*** Opening Information given ***
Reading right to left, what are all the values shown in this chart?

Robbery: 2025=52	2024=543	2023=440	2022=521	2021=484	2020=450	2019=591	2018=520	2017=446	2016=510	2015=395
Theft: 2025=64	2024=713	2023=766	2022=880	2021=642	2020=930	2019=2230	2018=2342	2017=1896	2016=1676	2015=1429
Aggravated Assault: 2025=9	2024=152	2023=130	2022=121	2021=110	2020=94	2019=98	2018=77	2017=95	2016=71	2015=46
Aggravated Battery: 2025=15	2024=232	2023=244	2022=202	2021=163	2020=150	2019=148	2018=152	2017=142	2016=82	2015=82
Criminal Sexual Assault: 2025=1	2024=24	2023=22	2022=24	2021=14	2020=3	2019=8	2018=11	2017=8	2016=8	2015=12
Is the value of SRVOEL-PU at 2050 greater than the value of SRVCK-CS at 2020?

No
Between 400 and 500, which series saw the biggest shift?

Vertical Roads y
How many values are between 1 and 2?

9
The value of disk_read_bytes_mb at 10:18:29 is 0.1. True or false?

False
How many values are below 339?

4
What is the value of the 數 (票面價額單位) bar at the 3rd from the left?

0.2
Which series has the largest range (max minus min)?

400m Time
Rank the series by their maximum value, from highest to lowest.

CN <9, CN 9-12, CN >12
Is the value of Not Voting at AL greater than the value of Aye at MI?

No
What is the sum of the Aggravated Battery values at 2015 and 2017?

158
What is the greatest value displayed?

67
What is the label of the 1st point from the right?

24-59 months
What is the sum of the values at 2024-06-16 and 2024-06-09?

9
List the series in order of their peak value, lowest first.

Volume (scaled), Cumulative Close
*** Closing Information given ***
▸ Instructions to follow
State how many lines of the material above contain the string "Assault", with case counting, and give only the number.

▸ Written answer
2